**Passage:**
============

Question

refer to the figure to the right. (a) how many inches will the weight in the figure rise if the pulley is rotated through an angle of 76° 50? (b) through what angle, to the nearest minute, must the pulley be rotated to raise the weight 6 in.? (a) the weight in the figure will rise 12.1 inches. (do not round until the final answer. then round to the nearest tenth as needed.) (b) in order for the weight to rise 6 inches, the pulley must rotate through ° . (do not round until the final answer. then round to the nearest minute as needed.)

Explanation:

Step1: Convert angle to radians

First, convert $76^{\circ}50'$ to decimal - degrees. $50'=\frac{50}{60}\approx0.833^{\circ}$, so $76^{\circ}50'\approx76.833^{\circ}$. Then convert to radians: $\theta = 76.833\times\frac{\pi}{180}\approx1.341$ radians. The formula for arc - length $s = r\theta$, where $r = 9.01$ in. So $s=9.01\times1.341\approx12.1$ in.

Step2: Solve for the angle in part (b)

============

**Transcribed page contents:**

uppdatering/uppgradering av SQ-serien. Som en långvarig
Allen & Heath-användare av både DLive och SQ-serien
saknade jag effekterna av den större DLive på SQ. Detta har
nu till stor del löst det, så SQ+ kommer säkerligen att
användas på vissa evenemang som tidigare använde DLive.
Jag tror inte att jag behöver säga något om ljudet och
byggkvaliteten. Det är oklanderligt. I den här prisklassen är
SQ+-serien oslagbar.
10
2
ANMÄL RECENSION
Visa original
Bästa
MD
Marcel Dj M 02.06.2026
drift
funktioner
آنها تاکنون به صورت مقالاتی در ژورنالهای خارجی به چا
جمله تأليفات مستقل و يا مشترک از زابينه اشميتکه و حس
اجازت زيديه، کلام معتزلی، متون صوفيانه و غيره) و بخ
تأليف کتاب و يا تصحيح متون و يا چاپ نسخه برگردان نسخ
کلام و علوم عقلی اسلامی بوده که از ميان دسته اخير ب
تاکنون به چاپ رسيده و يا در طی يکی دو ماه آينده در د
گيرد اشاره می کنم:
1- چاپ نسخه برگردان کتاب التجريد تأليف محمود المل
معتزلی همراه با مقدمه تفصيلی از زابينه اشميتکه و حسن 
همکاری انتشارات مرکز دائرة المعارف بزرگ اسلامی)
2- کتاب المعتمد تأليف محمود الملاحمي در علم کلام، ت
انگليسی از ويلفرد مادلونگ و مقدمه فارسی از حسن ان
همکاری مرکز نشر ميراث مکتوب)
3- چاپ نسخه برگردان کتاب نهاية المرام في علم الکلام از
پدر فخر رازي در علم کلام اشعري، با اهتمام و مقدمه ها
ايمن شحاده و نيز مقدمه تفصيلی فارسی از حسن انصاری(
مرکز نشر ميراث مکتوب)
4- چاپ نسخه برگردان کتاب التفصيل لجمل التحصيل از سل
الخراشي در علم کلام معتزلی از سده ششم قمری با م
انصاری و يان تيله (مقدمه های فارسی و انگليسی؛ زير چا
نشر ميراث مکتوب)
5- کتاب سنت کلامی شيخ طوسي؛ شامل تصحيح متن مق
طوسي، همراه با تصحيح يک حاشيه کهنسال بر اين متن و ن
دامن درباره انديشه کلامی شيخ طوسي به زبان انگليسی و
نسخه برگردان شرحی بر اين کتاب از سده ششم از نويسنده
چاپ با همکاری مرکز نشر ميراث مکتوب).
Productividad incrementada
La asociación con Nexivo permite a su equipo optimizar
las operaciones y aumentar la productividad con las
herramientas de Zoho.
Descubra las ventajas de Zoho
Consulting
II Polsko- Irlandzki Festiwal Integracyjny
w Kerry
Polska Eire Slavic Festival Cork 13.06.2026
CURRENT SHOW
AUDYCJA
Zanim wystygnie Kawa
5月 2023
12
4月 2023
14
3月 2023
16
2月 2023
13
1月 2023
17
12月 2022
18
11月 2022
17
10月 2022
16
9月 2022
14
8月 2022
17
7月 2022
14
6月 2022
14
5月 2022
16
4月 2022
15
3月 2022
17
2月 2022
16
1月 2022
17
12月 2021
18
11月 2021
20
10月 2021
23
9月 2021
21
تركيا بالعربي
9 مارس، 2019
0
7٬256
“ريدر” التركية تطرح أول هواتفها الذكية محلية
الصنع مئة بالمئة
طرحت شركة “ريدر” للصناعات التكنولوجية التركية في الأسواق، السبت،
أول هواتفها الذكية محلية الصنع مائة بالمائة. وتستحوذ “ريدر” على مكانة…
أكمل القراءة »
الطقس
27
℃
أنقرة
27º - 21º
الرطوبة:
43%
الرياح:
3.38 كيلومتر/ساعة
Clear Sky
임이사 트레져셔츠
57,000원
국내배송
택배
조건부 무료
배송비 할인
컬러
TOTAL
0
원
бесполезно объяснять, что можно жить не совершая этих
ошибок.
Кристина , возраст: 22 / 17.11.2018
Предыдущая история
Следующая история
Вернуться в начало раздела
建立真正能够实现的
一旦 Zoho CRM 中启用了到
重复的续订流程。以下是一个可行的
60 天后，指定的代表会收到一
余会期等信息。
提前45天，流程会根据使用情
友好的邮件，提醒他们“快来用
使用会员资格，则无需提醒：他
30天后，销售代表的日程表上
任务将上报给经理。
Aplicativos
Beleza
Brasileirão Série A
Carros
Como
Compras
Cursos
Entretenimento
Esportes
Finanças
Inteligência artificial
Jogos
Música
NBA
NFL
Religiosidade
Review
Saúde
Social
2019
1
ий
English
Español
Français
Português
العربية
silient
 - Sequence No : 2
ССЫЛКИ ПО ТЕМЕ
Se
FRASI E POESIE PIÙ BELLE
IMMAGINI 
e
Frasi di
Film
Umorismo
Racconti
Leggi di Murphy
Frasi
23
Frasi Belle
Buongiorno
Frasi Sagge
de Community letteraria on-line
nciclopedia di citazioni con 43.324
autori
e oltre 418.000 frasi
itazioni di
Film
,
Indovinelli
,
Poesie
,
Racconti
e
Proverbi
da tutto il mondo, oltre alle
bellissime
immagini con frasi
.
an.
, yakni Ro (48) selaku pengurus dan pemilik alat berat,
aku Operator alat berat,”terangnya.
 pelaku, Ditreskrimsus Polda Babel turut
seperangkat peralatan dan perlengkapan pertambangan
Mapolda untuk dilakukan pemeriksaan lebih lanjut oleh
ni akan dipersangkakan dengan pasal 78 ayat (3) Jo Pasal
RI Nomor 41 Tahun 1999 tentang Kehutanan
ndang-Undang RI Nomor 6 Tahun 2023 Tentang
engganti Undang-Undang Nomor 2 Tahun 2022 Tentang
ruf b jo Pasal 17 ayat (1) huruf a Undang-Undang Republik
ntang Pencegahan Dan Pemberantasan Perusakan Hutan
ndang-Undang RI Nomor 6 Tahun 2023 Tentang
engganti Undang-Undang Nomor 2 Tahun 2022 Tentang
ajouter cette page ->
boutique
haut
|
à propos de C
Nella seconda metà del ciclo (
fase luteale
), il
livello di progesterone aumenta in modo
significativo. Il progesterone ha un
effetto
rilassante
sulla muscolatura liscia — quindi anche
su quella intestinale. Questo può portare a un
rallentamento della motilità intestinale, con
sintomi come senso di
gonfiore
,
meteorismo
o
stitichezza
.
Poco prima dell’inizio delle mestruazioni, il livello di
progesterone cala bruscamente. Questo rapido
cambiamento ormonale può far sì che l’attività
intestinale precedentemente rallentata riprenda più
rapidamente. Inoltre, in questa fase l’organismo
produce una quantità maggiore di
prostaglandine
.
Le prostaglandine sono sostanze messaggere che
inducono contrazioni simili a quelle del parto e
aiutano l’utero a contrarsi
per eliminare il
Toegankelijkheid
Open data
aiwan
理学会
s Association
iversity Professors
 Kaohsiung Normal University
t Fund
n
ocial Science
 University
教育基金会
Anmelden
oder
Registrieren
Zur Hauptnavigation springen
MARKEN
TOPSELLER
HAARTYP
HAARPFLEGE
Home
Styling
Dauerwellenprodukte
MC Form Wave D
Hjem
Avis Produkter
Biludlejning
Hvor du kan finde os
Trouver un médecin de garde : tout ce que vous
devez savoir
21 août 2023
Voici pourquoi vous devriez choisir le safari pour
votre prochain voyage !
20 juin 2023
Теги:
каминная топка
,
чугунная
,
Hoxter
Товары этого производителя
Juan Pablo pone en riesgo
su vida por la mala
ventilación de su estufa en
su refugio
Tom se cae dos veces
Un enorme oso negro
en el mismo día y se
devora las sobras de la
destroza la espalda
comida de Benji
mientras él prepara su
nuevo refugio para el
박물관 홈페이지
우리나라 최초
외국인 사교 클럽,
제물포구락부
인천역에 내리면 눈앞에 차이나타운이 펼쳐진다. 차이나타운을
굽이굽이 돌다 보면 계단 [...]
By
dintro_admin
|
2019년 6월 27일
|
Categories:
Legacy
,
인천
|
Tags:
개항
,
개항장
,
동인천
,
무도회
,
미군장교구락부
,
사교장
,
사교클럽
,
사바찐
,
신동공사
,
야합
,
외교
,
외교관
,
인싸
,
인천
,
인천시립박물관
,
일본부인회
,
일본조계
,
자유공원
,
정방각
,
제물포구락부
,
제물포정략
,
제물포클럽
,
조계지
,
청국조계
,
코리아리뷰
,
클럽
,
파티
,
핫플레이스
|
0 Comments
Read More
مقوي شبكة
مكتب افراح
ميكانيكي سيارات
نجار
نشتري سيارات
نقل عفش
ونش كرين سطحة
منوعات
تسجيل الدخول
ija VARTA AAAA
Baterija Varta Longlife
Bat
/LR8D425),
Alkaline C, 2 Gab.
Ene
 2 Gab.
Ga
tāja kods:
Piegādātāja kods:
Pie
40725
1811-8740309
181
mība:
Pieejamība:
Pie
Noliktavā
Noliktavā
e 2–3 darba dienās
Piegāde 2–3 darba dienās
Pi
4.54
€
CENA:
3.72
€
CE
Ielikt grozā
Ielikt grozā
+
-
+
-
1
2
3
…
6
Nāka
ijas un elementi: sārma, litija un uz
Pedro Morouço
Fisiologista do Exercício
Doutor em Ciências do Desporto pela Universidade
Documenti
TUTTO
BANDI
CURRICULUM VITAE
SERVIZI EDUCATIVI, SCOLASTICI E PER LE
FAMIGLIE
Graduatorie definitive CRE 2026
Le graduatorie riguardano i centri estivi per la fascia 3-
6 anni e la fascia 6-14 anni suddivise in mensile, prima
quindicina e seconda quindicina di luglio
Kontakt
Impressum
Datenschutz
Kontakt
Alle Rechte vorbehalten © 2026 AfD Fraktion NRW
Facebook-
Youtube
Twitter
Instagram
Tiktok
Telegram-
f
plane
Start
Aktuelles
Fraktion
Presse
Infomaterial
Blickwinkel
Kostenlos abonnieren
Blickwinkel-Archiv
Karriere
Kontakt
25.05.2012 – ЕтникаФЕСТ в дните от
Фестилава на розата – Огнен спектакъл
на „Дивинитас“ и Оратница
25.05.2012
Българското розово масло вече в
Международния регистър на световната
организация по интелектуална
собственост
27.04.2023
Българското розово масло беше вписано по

============

**Your assignment:**
Write out, word for word, the part of the pulley problem starting with "Step1: Convert angle" and going on through "in part (b)".

**Solved problem:**
Step1: Convert angle to radians

First, convert $76^{\circ}50'$ to decimal - degrees. $50'=\frac{50}{60}\approx0.833^{\circ}$, so $76^{\circ}50'\approx76.833^{\circ}$. Then convert to radians: $\theta = 76.833\times\frac{\pi}{180}\approx1.341$ radians. The formula for arc - length $s = r\theta$, where $r = 9.01$ in. So $s=9.01\times1.341\approx12.1$ in.

Step2: Solve for the angle in part (b)